[Opening ENTRIES PROVIDED section]

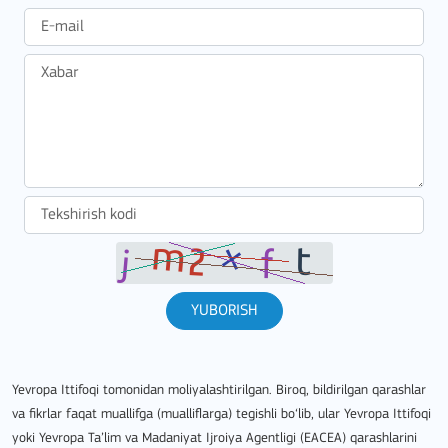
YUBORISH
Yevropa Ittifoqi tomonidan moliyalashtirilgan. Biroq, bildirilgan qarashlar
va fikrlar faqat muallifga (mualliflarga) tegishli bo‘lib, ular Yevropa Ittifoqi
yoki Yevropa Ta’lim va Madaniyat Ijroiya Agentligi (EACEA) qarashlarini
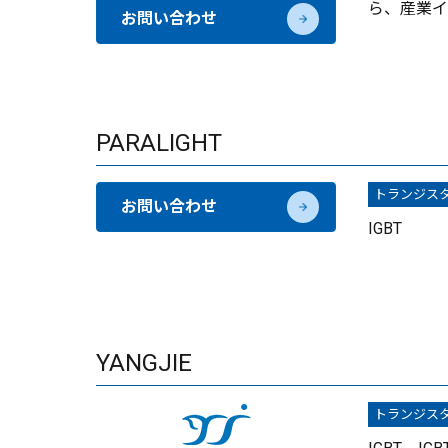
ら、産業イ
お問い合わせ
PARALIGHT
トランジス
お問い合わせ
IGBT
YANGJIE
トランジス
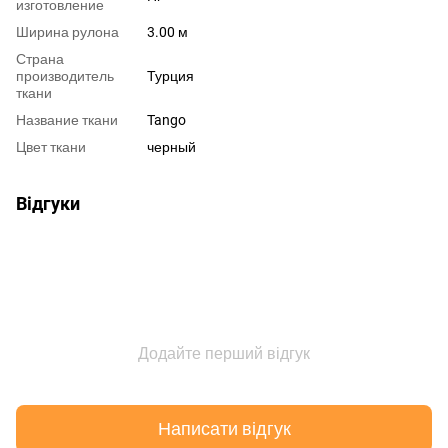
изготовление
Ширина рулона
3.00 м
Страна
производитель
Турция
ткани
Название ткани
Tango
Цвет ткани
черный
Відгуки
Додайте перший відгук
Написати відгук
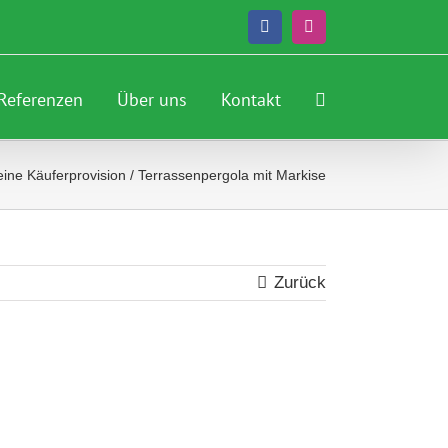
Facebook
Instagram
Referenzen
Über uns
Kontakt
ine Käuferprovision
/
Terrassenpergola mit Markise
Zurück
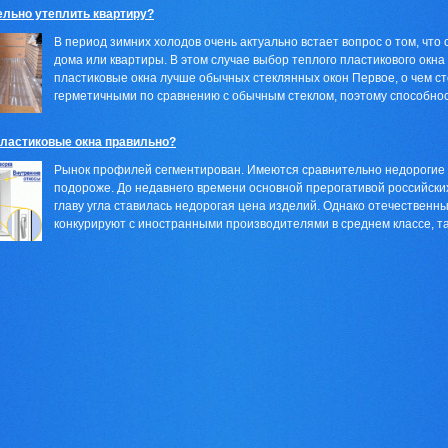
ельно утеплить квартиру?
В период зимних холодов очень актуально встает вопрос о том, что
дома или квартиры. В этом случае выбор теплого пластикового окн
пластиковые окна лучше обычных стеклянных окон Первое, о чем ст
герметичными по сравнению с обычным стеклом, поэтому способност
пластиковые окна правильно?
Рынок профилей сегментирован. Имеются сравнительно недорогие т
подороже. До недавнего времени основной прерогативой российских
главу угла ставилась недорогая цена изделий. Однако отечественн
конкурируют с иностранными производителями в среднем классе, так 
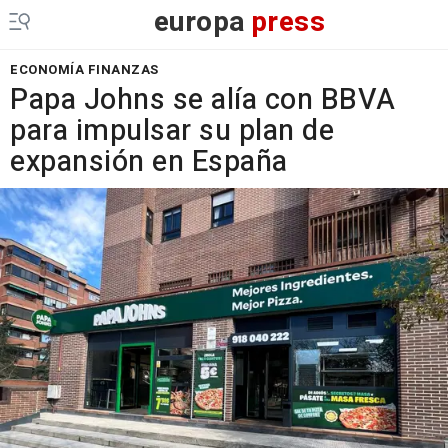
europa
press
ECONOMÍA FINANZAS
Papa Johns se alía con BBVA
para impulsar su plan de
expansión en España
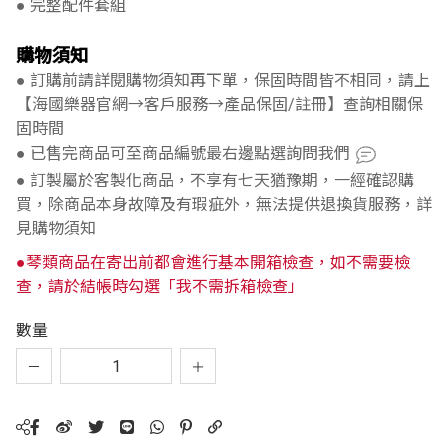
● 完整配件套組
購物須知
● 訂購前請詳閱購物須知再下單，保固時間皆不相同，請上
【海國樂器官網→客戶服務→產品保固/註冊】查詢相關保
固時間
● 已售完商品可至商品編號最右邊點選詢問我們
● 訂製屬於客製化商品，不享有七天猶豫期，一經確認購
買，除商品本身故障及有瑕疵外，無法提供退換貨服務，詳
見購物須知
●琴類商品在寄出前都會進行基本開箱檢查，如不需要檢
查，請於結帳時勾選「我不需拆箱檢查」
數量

[Closing ENTRIES PROVIDED section]
[Opening ENTRIES PROVIDED section]

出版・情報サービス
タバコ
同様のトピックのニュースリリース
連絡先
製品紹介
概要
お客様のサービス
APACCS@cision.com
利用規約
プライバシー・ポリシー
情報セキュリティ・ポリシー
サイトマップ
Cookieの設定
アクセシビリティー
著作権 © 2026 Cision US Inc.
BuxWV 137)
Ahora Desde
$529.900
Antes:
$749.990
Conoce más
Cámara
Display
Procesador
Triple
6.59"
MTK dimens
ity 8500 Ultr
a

[Closing ENTRIES PROVIDED section]

**ACTIVITY**
Return verbatim the lines of the records that begin at the line containing "ельно утеплить квартиру?" and end after the line containing "Рынок профилей сегментирован.".

**EXPECTED ANSWER**
ельно утеплить квартиру?
В период зимних холодов очень актуально встает вопрос о том, что
дома или квартиры. В этом случае выбор теплого пластикового окн
пластиковые окна лучше обычных стеклянных окон Первое, о чем ст
герметичными по сравнению с обычным стеклом, поэтому способност
пластиковые окна правильно?
Рынок профилей сегментирован. Имеются сравнительно недорогие т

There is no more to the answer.